Higonnet's is a serious and generous enterprise, with an underlying and fervent purpose, to dissociate the French from the Russian Revolution.
-- P. N. Furbank New York Review of Books
The time seems right for a new, post-Marxist, and indeed post-Furetian version of Jacobinism, and this is what Patrice Higonnet now offers us in Goodness Beyond Virtue. It is a surprising, and faintly quixotic construct, for Higonnet endeavors to sketch out a Jacobinism for Our Times which is 'a model for modern democrats'...Patrice Higonnet proposes that the tragedy of the Jacobinism was one in which the Jacobins themselves, as well as their adversaries, were implicated, and that some of the pity we reserve for the victims of the Terror should be extended to its originators.
-- Colin Jones Times Literary Supplement
No aspect of the French Revolution has been more controversial than the Jacobins.

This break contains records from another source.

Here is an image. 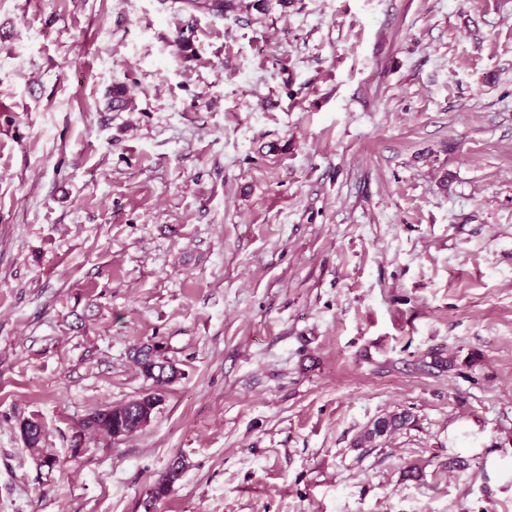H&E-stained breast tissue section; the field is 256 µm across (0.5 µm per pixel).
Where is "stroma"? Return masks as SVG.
I'll use <instances>...</instances> for the list:
<instances>
[{"mask_svg": "<svg viewBox=\"0 0 512 512\" xmlns=\"http://www.w3.org/2000/svg\"><path fill=\"white\" fill-rule=\"evenodd\" d=\"M0 512H512V0H0ZM133 359L142 374L152 380L156 388L173 383L180 374L176 365L165 356L163 344L158 342L136 349ZM150 396L145 400L144 405L142 403L127 402L116 407L106 406L93 410L78 423L71 437V447L75 449L84 447L86 439L95 433L111 436L112 432H115L116 434L114 433L112 437L106 436L115 440L120 438L121 435L126 436L137 431L139 427L135 423V418L143 414L144 407H146L148 413L152 412L153 415L162 402L158 392H154ZM411 419L412 416L408 412L379 417L371 424V428L368 427L358 436L356 447L371 445L398 433L411 424ZM20 432L27 434V438L23 439L25 445L37 454L44 467L51 471L58 466L59 458L53 448H44L48 431L42 421L36 418L24 420L20 423Z\"/></svg>", "mask_w": 512, "mask_h": 512, "instance_id": "stroma-1", "label": "stroma"}]
</instances>
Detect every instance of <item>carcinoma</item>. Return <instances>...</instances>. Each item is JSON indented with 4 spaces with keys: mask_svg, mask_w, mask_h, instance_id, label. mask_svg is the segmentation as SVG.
I'll return each instance as SVG.
<instances>
[{
    "mask_svg": "<svg viewBox=\"0 0 512 512\" xmlns=\"http://www.w3.org/2000/svg\"><path fill=\"white\" fill-rule=\"evenodd\" d=\"M133 359L140 368L142 374L152 380L155 387L167 386L178 379L179 370L175 364L165 356V347L161 343L143 345L136 349ZM162 402L156 392L144 403L127 402L123 405L97 408L80 420L71 437V447L82 448L86 445V439L95 433L110 435L119 433L128 435L138 426L135 418L143 412H155ZM412 416L407 412L392 414L376 419L371 427L365 429L356 440V447L374 444L381 439L390 437L411 424ZM20 431L27 434L24 443L27 448L37 454L42 460L43 466L53 470L59 464V458L53 449L45 447L48 431L42 421L30 418L20 423ZM182 465L175 463L168 473L152 488L151 495L154 498L164 497L169 494L172 484L180 477Z\"/></svg>",
    "mask_w": 512,
    "mask_h": 512,
    "instance_id": "1",
    "label": "carcinoma"
}]
</instances>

Many historians...see them as a pretotalitarian terrorist force...Higonnet offers a scholarly, sweeping, and level-headed corrective to this orthodoxy...Deeply informed, compassionate, and fair, Higonnet's book has brought fresh scholarship, judicious reflections, and intriguing social comparisons to bear on this endlessly fascinating subject.
-- Foreign Affairs
A welcome addition to revolutionary studies. Although there is an extensive literature, best known to specialists on the Revolution on Jacobin clubs and popular societies, much too often Jacobinism is dismissed politically or caricatured ideologically. This book provides a splendid synthesis of the extant scholarship along with a strikingly original, well documented interpretation which takes Jacobinism seriously as a political, ideological, and social formation...This book will surely become a standard for students of modern France and eighteenth-century Europe and, more broadly, for those interested in revolutionary movements and political ideas in the modern world.
-- Joan B. Landes, Pennsylvania State University
This book addresses a key question in modern history that will be of interest to a wide range of educated readers...It is filled with wonderful and rich material...It has an almost meditative structure...[It] is just the kind of book that should be read in class. It takes on one of the most interesting and controversial questions in modern history--why revolutions tend to turn out badly--and offers a judicious, convincing argument based on wide-ranging reading in the secondary literature, in archives, and in other primary sources. The focus on the Jacobins makes great sense, for they are commonly taken as the ancestors of the one-party totalitarian state...His book offers an analysis of the Jacobin mentalité in all its many variations...Immensely illuminating and sagely argued.